* _SHORT EXERCISE_: Copy the part of the records below that opens with the line containing "Document page, 1595x1063 pixels." and closes with the line containing "list グラフGとGの極小Triangulation Fが与えられた時の", both included, keeping every character as it is.

Records from a dataset:
====

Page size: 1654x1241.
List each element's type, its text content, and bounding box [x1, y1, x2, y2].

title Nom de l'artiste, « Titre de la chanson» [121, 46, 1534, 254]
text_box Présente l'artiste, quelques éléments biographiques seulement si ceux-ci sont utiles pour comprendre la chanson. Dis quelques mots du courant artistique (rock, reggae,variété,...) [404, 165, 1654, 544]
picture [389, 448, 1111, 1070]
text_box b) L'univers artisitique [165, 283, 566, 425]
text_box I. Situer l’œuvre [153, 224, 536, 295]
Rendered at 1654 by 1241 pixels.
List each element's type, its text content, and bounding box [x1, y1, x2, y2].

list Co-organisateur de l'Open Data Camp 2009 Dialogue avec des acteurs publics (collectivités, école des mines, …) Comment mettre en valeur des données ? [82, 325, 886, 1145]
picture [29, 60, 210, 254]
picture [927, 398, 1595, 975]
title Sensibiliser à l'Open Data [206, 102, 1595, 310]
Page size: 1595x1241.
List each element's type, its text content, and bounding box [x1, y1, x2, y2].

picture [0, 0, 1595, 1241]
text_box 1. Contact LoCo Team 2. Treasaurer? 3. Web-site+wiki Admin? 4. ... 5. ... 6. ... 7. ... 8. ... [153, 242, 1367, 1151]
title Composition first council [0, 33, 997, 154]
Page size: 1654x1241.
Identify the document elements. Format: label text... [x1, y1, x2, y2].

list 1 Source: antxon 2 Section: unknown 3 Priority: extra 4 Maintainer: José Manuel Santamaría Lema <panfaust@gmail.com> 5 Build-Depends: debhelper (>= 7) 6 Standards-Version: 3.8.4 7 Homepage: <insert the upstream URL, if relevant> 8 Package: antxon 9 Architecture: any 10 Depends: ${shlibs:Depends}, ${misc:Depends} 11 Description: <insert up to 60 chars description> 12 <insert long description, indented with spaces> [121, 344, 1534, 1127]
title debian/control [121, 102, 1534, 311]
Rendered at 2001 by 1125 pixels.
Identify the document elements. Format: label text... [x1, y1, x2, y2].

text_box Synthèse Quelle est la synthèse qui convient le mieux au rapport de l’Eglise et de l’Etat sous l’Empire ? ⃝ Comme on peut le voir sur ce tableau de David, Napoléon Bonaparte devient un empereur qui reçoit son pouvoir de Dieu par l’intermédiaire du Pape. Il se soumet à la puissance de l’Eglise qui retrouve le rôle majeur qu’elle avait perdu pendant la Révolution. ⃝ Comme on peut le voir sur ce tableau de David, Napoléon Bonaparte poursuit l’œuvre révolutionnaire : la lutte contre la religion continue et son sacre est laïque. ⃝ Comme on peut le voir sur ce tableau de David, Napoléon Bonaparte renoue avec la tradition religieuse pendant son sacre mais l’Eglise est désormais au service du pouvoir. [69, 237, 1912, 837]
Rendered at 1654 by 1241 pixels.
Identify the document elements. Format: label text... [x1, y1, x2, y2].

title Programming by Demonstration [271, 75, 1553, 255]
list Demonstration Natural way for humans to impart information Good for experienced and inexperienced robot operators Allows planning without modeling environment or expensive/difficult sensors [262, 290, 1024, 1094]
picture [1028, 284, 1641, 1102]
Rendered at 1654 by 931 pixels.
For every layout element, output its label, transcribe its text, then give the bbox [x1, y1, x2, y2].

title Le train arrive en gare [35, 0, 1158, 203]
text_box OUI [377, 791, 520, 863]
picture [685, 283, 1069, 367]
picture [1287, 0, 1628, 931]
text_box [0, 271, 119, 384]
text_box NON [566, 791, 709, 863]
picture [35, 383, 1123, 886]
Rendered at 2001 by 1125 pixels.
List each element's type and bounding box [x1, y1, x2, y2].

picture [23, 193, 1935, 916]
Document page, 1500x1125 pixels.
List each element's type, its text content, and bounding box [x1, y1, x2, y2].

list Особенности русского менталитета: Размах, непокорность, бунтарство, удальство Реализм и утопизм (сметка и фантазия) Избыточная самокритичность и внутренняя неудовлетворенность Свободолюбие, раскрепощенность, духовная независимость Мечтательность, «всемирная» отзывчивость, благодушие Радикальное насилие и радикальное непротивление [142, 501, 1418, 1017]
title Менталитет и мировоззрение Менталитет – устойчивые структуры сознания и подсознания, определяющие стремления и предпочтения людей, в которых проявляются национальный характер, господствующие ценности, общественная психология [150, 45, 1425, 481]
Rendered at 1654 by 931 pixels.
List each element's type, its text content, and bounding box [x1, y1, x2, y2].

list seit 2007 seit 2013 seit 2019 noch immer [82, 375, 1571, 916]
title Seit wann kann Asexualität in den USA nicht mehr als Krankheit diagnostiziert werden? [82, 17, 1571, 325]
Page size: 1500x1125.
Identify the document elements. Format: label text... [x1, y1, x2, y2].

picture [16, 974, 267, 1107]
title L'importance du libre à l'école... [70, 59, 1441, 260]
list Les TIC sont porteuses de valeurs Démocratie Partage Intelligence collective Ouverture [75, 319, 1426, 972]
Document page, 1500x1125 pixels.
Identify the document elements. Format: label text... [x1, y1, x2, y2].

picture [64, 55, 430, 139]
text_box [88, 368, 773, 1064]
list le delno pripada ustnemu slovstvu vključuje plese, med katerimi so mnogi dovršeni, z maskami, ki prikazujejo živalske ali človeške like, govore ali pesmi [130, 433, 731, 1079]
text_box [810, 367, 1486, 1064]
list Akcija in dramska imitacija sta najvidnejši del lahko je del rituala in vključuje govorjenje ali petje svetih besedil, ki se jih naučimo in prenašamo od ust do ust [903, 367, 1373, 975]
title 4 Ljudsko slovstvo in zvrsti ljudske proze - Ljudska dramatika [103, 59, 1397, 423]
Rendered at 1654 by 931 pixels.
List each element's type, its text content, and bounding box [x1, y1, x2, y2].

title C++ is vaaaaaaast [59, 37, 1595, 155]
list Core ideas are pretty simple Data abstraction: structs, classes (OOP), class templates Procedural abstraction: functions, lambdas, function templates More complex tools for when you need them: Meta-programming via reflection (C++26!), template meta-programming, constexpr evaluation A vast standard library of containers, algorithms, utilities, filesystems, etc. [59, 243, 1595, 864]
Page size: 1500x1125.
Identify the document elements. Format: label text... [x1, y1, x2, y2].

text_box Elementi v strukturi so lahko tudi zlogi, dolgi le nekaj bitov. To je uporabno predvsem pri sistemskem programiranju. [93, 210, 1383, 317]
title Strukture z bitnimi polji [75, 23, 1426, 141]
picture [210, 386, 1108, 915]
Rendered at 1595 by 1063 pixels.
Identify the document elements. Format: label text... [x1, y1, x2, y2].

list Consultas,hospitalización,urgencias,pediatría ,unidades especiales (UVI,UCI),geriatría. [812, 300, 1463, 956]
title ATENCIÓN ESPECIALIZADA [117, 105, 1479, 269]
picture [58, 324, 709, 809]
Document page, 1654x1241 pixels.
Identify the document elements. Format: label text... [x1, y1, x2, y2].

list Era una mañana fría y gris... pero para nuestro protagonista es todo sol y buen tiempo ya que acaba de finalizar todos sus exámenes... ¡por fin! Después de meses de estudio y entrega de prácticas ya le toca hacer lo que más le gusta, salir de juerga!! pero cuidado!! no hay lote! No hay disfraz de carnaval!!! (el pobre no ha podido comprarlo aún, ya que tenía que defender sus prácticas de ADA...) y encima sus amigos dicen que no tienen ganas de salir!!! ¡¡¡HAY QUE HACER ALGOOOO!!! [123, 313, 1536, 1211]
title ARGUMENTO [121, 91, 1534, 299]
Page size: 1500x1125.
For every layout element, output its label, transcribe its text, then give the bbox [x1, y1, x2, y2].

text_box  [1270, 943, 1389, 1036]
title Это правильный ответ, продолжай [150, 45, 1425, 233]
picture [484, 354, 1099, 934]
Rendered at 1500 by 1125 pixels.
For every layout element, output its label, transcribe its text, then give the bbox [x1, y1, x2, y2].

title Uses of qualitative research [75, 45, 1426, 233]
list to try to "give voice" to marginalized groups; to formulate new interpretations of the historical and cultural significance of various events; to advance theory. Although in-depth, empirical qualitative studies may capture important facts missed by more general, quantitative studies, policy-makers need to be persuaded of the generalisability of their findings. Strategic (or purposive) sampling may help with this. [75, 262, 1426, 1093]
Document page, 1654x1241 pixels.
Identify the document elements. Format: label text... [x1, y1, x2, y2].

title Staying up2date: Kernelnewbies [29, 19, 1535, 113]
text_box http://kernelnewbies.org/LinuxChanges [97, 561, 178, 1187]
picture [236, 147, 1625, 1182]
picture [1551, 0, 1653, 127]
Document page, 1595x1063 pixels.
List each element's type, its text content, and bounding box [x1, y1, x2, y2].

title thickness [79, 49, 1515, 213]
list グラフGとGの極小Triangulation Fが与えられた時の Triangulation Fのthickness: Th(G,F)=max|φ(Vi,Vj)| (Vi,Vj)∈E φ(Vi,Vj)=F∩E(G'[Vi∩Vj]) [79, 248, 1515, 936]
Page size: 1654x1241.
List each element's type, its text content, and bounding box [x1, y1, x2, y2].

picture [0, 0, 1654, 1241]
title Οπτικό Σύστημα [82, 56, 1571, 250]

====

* _EXERCISE OUTPUT_:
Document page, 1595x1063 pixels.
List each element's type, its text content, and bounding box [x1, y1, x2, y2].

title thickness [79, 49, 1515, 213]
list グラフGとGの極小Triangulation Fが与えられた時の Triangulation Fのthickness: Th(G,F)=max|φ(Vi,Vj)| (Vi,Vj)∈E φ(Vi,Vj)=F∩E(G'[Vi∩Vj]) [79, 248, 1515, 936]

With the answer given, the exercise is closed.